Officers from the NCA’s National Cyber Crime Unit (NCCU) identified criminal infrastructure in the Netherlands as part of an ongoing campaign against ‘DDoS-for-hire’ services, and worked closely with the Dutch National Police to identify the crime group behind the site and execute the coordinated law enforcement operation.
Stressers and booters are for-hire services that provide access to DDoS botnets – networks of malware-infected computers which are then effectively sub-let. They are often hidden behind a veil of authenticity in that they claim to have legitimate use to test the resilience of servers, but in reality are used by cyber criminals to ‘stress’ anybody. It’s this ‘stress’ that causes the disruption to services.
Jo Goodall, Senior Investigating Officer at the NCA said:
“A significant criminal website has been shut down and the sophisticated crime group behind it stopped as a result of an international investigation involving law enforcement agencies from eleven countries.
“Cyber crime, by default, is a threat that crosses borders and our response must be one that utilises the close international law enforcement collaboration that is crucial to tackling this threat. The arrests made over the past two days show that the internet does not provide bullet-proof anonymity to offenders and we expect to identify further suspects linked to the site in the coming weeks and months as we examine the evidence we have gathered.

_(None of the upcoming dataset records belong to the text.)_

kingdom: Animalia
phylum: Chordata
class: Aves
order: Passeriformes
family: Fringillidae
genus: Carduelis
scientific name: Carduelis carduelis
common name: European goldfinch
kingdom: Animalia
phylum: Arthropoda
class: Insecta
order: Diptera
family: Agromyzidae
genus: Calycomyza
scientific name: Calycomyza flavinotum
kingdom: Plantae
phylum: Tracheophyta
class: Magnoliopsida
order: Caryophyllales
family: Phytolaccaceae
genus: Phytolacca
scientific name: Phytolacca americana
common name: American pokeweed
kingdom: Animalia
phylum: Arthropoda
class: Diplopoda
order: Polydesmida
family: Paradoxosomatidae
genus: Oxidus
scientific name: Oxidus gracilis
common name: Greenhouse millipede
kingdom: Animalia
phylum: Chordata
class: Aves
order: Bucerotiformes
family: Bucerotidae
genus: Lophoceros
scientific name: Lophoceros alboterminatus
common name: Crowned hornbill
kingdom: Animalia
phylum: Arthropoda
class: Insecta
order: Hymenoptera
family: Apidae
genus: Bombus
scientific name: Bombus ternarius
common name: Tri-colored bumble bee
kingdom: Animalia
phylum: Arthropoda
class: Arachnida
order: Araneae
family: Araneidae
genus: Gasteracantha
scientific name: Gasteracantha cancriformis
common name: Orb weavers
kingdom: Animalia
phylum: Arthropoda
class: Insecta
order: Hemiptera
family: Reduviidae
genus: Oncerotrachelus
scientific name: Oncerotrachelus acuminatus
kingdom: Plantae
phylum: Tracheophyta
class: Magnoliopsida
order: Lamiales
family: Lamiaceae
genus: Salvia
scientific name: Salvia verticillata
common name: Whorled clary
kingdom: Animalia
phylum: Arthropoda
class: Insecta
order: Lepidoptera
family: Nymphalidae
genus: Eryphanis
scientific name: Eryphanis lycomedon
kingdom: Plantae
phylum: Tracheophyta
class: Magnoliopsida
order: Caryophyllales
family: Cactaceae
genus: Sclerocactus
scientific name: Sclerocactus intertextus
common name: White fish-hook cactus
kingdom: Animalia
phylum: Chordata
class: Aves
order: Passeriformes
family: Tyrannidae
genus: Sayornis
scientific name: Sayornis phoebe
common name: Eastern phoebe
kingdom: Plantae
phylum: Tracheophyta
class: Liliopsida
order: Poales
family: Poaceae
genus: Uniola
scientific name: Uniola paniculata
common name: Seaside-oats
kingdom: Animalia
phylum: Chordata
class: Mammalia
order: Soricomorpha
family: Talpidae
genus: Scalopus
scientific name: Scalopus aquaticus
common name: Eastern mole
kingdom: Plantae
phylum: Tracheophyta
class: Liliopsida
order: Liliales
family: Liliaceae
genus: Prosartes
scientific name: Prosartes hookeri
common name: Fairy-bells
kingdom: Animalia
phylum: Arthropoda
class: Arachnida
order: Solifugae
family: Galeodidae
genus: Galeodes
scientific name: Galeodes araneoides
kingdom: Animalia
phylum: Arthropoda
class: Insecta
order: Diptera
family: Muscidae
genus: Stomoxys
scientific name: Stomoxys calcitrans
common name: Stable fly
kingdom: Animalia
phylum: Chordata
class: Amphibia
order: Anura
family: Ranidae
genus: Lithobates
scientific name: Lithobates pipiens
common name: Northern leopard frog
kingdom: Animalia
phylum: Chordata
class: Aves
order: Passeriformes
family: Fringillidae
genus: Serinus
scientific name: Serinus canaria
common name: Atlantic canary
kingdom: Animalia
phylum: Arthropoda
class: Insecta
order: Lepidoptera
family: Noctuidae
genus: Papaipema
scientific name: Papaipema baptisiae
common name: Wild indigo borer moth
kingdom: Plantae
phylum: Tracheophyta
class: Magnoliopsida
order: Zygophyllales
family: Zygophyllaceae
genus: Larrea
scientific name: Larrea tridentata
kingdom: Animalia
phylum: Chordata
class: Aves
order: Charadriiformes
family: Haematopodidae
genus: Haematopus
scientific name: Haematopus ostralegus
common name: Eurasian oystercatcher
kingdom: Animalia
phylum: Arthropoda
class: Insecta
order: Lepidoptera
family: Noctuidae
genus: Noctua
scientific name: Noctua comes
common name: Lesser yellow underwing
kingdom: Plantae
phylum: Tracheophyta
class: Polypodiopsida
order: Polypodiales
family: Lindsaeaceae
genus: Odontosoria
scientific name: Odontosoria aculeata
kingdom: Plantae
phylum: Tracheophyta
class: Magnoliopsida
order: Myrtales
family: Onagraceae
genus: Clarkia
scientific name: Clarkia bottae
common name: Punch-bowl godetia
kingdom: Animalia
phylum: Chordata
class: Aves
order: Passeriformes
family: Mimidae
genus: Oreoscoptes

“Cyber offenders can act against UK targets from anywhere in the world and this means UK-based offenders can also attack targets in any country. Our success depends on law enforcement, government and industry working together to fight cyber crime.
“Over the last year we have seen how cyber attacks have real-world consequences; resulting in actual physical harm as well as causing reputational and financial damage to businesses of all sizes. The cyber threat is constantly evolving and we are improving our tactics and capabilities in response. But businesses and individuals must report cyber crime - the earlier people report, the quicker we are able to assess new methodologies and limit the damage they can have.
“The Action Fraud website – www.actionfraud.police.uk – is the UK’s national fraud and cyber crime reporting centre and there’s also advice and guidance on how to mitigate against cyber attacks on the National Cyber Security Centre’s website www.ncsc.gov.uk”.
Dan Crisp, Director (Interim) Technology and Digital Policy, UK Finance said:
“Cybercrime is costing UK firms billions and has the potential to seriously disrupt our economy and wider society.
“The industry is hugely supportive of multilateral law enforcement programmes, which can effectively disrupt both cyber-criminal activity and illegal operations and help protect customers from attacks.”
“Our ‘Staying Ahead of Cyber Crime’ report demonstrates the importance of strategic collaboration with external agencies including the National Cyber Security Centre, National Crime Agency and police forces, in order to be more effective about tackling the ever-increasing cybercrime threat.”
Gert Ras, Head of the National High Tech Crime Unit at the Dutch National Police said:
“By taking down world’s largest illegal DDOS seller in a worldwide joint law enforcement operation based on NCA intelligence, we have made an unprecedented impact on DDOS cybercrime. Not only were the administrators of this illegal service arrested, but also users will now face prosecution and civil liability for caused damage.
“This is a warning to all wannabee DDOS-ers - do not DDOS because through close law enforcement collaboration, we will identify you, bring you to court and facilitate that you will be held liable by the victims for the huge damage you cause”.